Steinbrück sagt Vortrag bei Schweizer Privatbank ab

Berlin (dpa) - Unmittelbar vor dem SPD-Wahlparteitag kommt der designierte Kanzlerkandidat Peer Steinbrück wegen seiner Vortragstätigkeiten erneut in Bedrängnis. Steinbrück sagte kurzfristig einen Vortrag bei der Schweizer Privatbank Sarasin in Frankfurt am Main ab.

Grund dafür seien staatsanwaltliche Ermittlungen gegen das Institut, teilte sein Sprecher Michael Donnermeyer am Mittwoch mit.

Steinbrück wollte in einer sogenannten Dinner Speech zum Thema „Sicherheit und Stabilität für Europas Finanzmärkte“ sprechen. Bei der Offenlegung seiner Vortragstätigkeiten Ende Oktober hatte er angekündigt, die bereits eingegangenen Rede-Verträge noch zu erfüllen. Die Honorare dafür wollte er spenden. Dies habe auch für die bereits im vergangenen April vereinbarte Verpflichtung bei Sarasin gegolten, erklärte Donnermeyer. „Aufgrund der ihm heute bekanntgewordenen Meldungen hat er seinen Vortrag nunmehr abgesagt“, fügte der Sprecher hinzu.

Steinbrück soll am Sonntag in Hannover offiziell zum SPD-Kanzlerkandidaten gewählt werden. Wegen seiner Vorträge war er in den letzten Wochen erheblich unter Druck geraten. Seit 2009 hatte er nach eigenen Angaben daraus rund 1,25 Millionen Euro eingenommen.

Gegen das Institut in Frankfurt richtete sich kürzlich eine Razzia. Laut Medienberichten beziehen sich die Vorwürfe auf mehrere Aktiendeals, bei denen Steuern in dreistelliger Millionenhöhe hinterzogen worden sein sollen. Die Bank hat ein Fehlverhalten strikt zurückgewiesen.

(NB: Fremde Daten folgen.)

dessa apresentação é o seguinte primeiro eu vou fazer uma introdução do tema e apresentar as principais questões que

Wegen des Verdachts des Steuerbetrugs bei Aktiengeschäften ermittelt die Staatsanwaltschaft Frankfurt gegen mehrere Banken. Nach Informationen der „Süddeutschen Zeitung“ steht auch die Sarasin-Razzia in diesem Zusammenhang.

Die Ermittlungen sind nach Angaben der Wochenzeitung „Die Zeit“ auch Folge eines schlecht gemachten Steuergesetzes aus Steinbrücks Amtszeit als Finanzminister. Demnach sollen sich die Ministeriumsbeamten damals von Lobbyisten des Bankgewerbes haben die Hand führen lassen. Die Begründung des Gesetzes aus dem Jahr 2006 sei zu großen Teilen identisch mit einem Schreiben des Bundesverbandes Deutscher Banken von 2002. Die Beamten hätten über lange Passagen wörtlich Formulierungen des Verbandes übernommen.

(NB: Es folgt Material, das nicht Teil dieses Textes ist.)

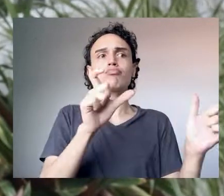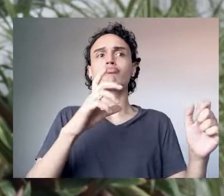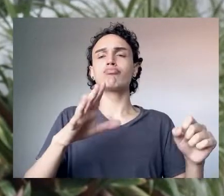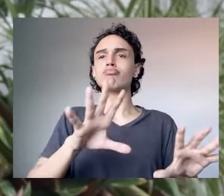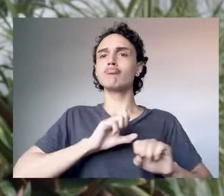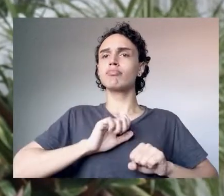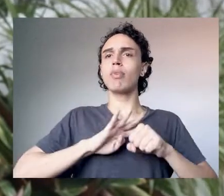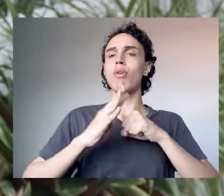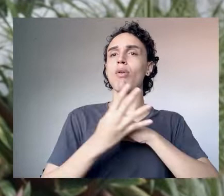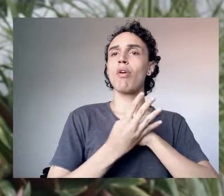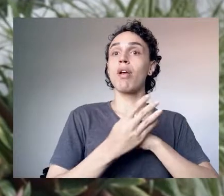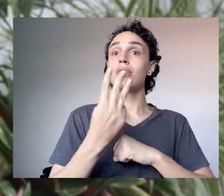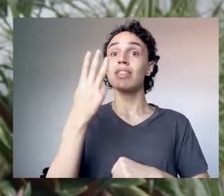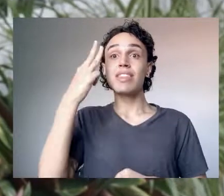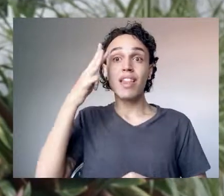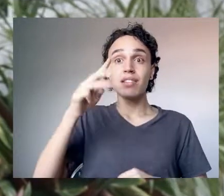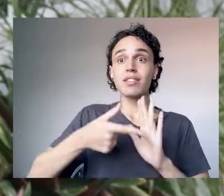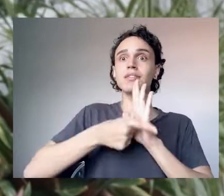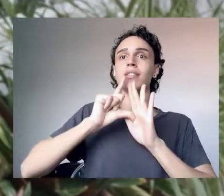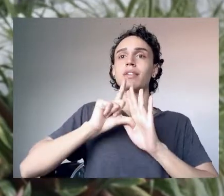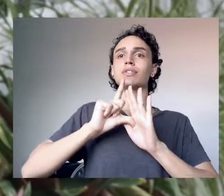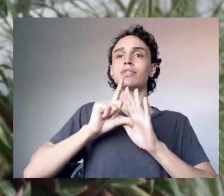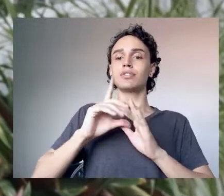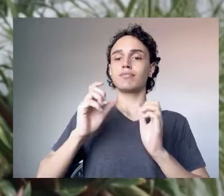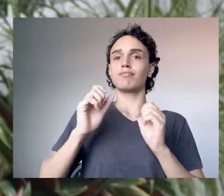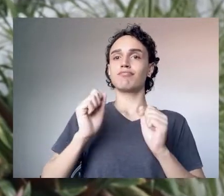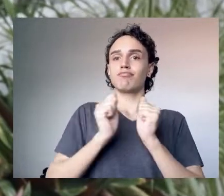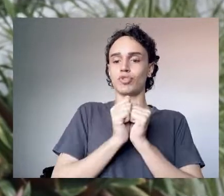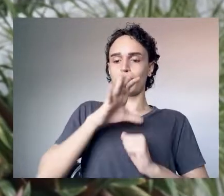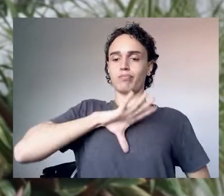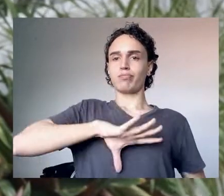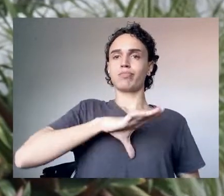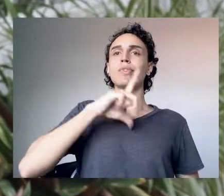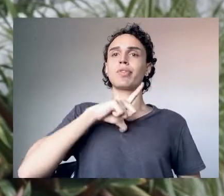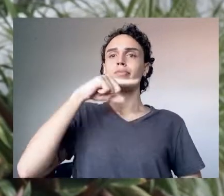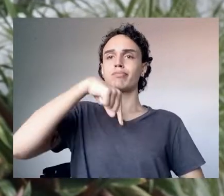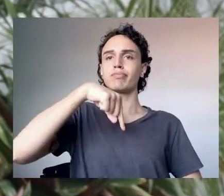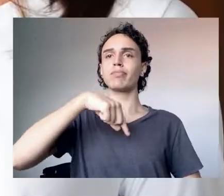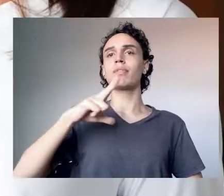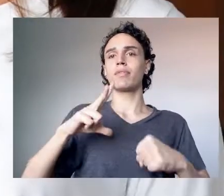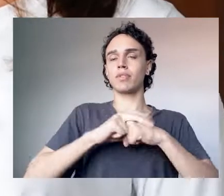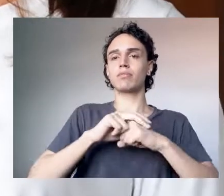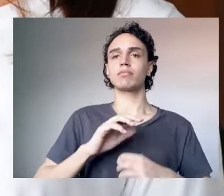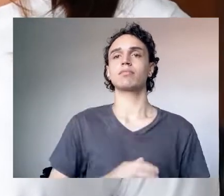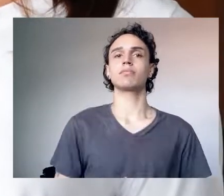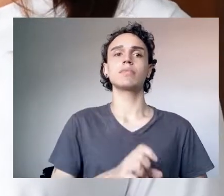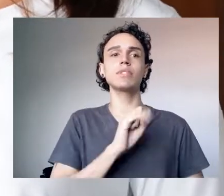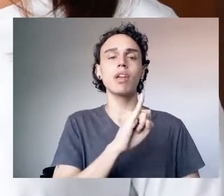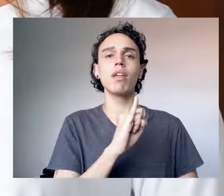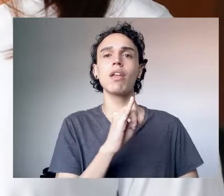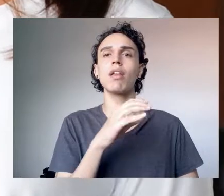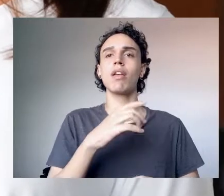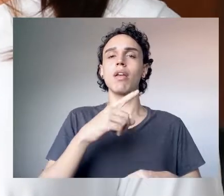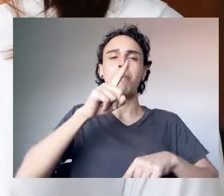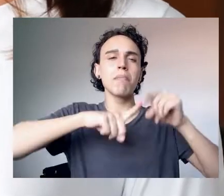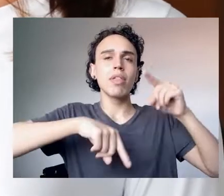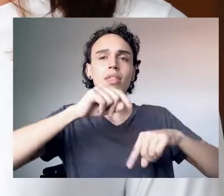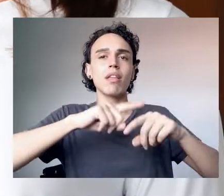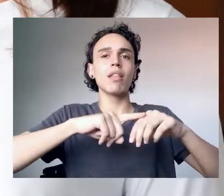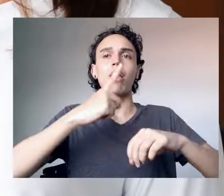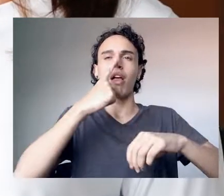excretam esse vírus nas fezes até com três dias antes de estar com os primeiros sintomas. Detectando o vírus nos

Nach Ansicht einer Mehrheit der Bevölkerung ist Steinbrück der richtige SPD-Kandidat. In einer Forsa-Umfrage für das Magazin „Stern“ bejahten 51 Prozent diese Frage. 36 Prozent antworteten mit Nein. Mit 75 Prozent Ja-Antworten ist die Zustimmung bei den SPD-Wählern besonders hoch. Aber auch 46 Prozent der Unions-Anhänger halten die Entscheidung für richtig. 41 Prozent aller Befragten meinen, dass der Ex-Finanzminister auch ein guter Kanzler wäre. Dennoch liegt er im direkten Vergleich mit Kanzlerin Angela Merkel (CDU) nach dem „Stern“/RTL-Wahltrend mit 26 zu 50 Prozent weit hinten.